* _Prompt_: All of the records must be repeated exactly.

* _Provided information_:
#####

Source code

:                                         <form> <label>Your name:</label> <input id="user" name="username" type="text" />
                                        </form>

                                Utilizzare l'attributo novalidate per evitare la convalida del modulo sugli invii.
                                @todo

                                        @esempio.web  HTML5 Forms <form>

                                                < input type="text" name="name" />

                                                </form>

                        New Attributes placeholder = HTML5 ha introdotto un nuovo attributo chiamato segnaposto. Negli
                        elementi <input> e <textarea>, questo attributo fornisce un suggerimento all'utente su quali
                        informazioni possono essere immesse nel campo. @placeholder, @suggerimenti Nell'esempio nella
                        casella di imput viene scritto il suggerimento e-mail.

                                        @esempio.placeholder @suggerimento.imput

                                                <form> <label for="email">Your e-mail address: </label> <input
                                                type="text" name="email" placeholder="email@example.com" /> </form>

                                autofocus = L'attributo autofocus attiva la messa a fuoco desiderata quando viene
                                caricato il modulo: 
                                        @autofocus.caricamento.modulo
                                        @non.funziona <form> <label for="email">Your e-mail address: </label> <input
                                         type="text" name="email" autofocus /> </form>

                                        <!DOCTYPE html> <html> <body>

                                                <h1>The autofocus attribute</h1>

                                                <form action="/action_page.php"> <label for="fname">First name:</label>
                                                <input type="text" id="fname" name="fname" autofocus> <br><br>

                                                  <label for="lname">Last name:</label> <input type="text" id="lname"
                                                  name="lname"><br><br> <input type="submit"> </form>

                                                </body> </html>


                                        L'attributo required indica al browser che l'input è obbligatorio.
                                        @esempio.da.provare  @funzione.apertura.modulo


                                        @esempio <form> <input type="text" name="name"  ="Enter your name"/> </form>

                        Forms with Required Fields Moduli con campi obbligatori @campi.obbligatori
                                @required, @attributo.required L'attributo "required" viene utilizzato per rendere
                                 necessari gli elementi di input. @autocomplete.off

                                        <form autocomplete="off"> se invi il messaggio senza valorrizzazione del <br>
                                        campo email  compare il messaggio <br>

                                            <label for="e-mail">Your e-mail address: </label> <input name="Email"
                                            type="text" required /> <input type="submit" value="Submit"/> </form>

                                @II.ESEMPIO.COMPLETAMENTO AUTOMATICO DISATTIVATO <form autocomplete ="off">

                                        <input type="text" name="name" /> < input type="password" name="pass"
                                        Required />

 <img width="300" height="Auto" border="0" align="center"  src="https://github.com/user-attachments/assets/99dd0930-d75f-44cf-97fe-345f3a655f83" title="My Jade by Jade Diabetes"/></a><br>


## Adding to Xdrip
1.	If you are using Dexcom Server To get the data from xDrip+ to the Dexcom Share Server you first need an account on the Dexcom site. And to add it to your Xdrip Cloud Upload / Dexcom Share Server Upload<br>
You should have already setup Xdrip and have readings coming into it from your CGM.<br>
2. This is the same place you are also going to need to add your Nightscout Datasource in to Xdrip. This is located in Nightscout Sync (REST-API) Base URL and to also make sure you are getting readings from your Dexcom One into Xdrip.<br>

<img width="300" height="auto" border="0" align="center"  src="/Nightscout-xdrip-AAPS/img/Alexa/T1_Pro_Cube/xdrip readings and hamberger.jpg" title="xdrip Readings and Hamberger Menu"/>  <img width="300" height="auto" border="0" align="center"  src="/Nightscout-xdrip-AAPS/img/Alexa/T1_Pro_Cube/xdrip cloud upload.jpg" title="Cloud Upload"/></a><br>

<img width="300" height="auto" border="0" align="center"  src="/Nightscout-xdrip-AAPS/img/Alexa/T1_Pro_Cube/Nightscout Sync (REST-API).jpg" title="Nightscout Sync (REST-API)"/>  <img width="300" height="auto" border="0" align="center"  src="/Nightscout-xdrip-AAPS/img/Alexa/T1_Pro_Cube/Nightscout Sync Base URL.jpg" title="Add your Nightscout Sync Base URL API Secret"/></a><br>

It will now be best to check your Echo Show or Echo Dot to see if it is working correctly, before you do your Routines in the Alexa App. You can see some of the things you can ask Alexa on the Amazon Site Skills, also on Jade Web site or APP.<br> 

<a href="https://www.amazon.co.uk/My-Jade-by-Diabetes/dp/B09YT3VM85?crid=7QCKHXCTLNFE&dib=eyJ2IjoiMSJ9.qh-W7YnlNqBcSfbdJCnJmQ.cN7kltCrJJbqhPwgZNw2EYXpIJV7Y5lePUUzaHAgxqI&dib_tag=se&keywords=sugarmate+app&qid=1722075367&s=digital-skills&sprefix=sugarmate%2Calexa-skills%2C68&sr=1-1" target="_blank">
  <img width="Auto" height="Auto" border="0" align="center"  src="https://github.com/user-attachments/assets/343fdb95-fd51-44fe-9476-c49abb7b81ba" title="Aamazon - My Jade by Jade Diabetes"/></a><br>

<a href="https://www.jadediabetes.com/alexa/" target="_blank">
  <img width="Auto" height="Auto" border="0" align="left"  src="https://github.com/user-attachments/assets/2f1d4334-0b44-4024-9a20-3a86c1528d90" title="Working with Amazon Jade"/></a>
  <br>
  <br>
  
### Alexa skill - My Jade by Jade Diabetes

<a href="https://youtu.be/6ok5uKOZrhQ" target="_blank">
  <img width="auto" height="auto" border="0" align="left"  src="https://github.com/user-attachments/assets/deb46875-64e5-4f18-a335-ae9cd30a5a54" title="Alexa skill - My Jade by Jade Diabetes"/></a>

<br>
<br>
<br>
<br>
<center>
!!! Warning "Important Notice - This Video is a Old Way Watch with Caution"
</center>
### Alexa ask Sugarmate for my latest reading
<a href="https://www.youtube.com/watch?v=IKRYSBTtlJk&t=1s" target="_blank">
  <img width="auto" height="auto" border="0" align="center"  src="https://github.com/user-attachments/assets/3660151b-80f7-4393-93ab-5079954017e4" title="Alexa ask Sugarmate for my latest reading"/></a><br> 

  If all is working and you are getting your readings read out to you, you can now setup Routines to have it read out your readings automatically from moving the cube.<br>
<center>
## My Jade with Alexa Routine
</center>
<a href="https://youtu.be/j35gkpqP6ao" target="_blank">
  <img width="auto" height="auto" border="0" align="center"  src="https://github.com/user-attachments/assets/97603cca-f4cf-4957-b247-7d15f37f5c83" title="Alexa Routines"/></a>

#####

* _Written response_:
Source code

:                                         <form> <label>Your name:</label> <input id="user" name="username" type="text" />
                                        </form>

                                Utilizzare l'attributo novalidate per evitare la convalida del modulo sugli invii.
                                @todo

                                        @esempio.web  HTML5 Forms <form>

                                                < input type="text" name="name" />

                                                </form>

                        New Attributes placeholder = HTML5 ha introdotto un nuovo attributo chiamato segnaposto. Negli
                        elementi <input> e <textarea>, questo attributo fornisce un suggerimento all'utente su quali
                        informazioni possono essere immesse nel campo. @placeholder, @suggerimenti Nell'esempio nella
                        casella di imput viene scritto il suggerimento e-mail.

                                        @esempio.placeholder @suggerimento.imput

                                                <form> <label for="email">Your e-mail address: </label> <input
                                                type="text" name="email" placeholder="email@example.com" /> </form>

                                autofocus = L'attributo autofocus attiva la messa a fuoco desiderata quando viene
                                caricato il modulo: 
                                        @autofocus.caricamento.modulo
                                        @non.funziona <form> <label for="email">Your e-mail address: </label> <input
                                         type="text" name="email" autofocus /> </form>

                                        <!DOCTYPE html> <html> <body>

                                                <h1>The autofocus attribute</h1>

                                                <form action="/action_page.php"> <label for="fname">First name:</label>
                                                <input type="text" id="fname" name="fname" autofocus> <br><br>

                                                  <label for="lname">Last name:</label> <input type="text" id="lname"
                                                  name="lname"><br><br> <input type="submit"> </form>

                                                </body> </html>


                                        L'attributo required indica al browser che l'input è obbligatorio.
                                        @esempio.da.provare  @funzione.apertura.modulo


                                        @esempio <form> <input type="text" name="name"  ="Enter your name"/> </form>

                        Forms with Required Fields Moduli con campi obbligatori @campi.obbligatori
                                @required, @attributo.required L'attributo "required" viene utilizzato per rendere
                                 necessari gli elementi di input. @autocomplete.off

                                        <form autocomplete="off"> se invi il messaggio senza valorrizzazione del <br>
                                        campo email  compare il messaggio <br>

                                            <label for="e-mail">Your e-mail address: </label> <input name="Email"
                                            type="text" required /> <input type="submit" value="Submit"/> </form>

                                @II.ESEMPIO.COMPLETAMENTO AUTOMATICO DISATTIVATO <form autocomplete ="off">

                                        <input type="text" name="name" /> < input type="password" name="pass"
                                        Required />

 <img width="300" height="Auto" border="0" align="center"  src="https://github.com/user-attachments/assets/99dd0930-d75f-44cf-97fe-345f3a655f83" title="My Jade by Jade Diabetes"/></a><br>


## Adding to Xdrip
1.	If you are using Dexcom Server To get the data from xDrip+ to the Dexcom Share Server you first need an account on the Dexcom site. And to add it to your Xdrip Cloud Upload / Dexcom Share Server Upload<br>
You should have already setup Xdrip and have readings coming into it from your CGM.<br>
2. This is the same place you are also going to need to add your Nightscout Datasource in to Xdrip. This is located in Nightscout Sync (REST-API) Base URL and to also make sure you are getting readings from your Dexcom One into Xdrip.<br>

<img width="300" height="auto" border="0" align="center"  src="/Nightscout-xdrip-AAPS/img/Alexa/T1_Pro_Cube/xdrip readings and hamberger.jpg" title="xdrip Readings and Hamberger Menu"/>  <img width="300" height="auto" border="0" align="center"  src="/Nightscout-xdrip-AAPS/img/Alexa/T1_Pro_Cube/xdrip cloud upload.jpg" title="Cloud Upload"/></a><br>

<img width="300" height="auto" border="0" align="center"  src="/Nightscout-xdrip-AAPS/img/Alexa/T1_Pro_Cube/Nightscout Sync (REST-API).jpg" title="Nightscout Sync (REST-API)"/>  <img width="300" height="auto" border="0" align="center"  src="/Nightscout-xdrip-AAPS/img/Alexa/T1_Pro_Cube/Nightscout Sync Base URL.jpg" title="Add your Nightscout Sync Base URL API Secret"/></a><br>

It will now be best to check your Echo Show or Echo Dot to see if it is working correctly, before you do your Routines in the Alexa App. You can see some of the things you can ask Alexa on the Amazon Site Skills, also on Jade Web site or APP.<br> 

<a href="https://www.amazon.co.uk/My-Jade-by-Diabetes/dp/B09YT3VM85?crid=7QCKHXCTLNFE&dib=eyJ2IjoiMSJ9.qh-W7YnlNqBcSfbdJCnJmQ.cN7kltCrJJbqhPwgZNw2EYXpIJV7Y5lePUUzaHAgxqI&dib_tag=se&keywords=sugarmate+app&qid=1722075367&s=digital-skills&sprefix=sugarmate%2Calexa-skills%2C68&sr=1-1" target="_blank">
  <img width="Auto" height="Auto" border="0" align="center"  src="https://github.com/user-attachments/assets/343fdb95-fd51-44fe-9476-c49abb7b81ba" title="Aamazon - My Jade by Jade Diabetes"/></a><br>

<a href="https://www.jadediabetes.com/alexa/" target="_blank">
  <img width="Auto" height="Auto" border="0" align="left"  src="https://github.com/user-attachments/assets/2f1d4334-0b44-4024-9a20-3a86c1528d90" title="Working with Amazon Jade"/></a>
  <br>
  <br>
  
### Alexa skill - My Jade by Jade Diabetes

<a href="https://youtu.be/6ok5uKOZrhQ" target="_blank">
  <img width="auto" height="auto" border="0" align="left"  src="https://github.com/user-attachments/assets/deb46875-64e5-4f18-a335-ae9cd30a5a54" title="Alexa skill - My Jade by Jade Diabetes"/></a>

<br>
<br>
<br>
<br>
<center>
!!! Warning "Important Notice - This Video is a Old Way Watch with Caution"
</center>
### Alexa ask Sugarmate for my latest reading
<a href="https://www.youtube.com/watch?v=IKRYSBTtlJk&t=1s" target="_blank">
  <img width="auto" height="auto" border="0" align="center"  src="https://github.com/user-attachments/assets/3660151b-80f7-4393-93ab-5079954017e4" title="Alexa ask Sugarmate for my latest reading"/></a><br> 

  If all is working and you are getting your readings read out to you, you can now setup Routines to have it read out your readings automatically from moving the cube.<br>
<center>
## My Jade with Alexa Routine
</center>
<a href="https://youtu.be/j35gkpqP6ao" target="_blank">
  <img width="auto" height="auto" border="0" align="center"  src="https://github.com/user-attachments/assets/97603cca-f4cf-4957-b247-7d15f37f5c83" title="Alexa Routines"/></a>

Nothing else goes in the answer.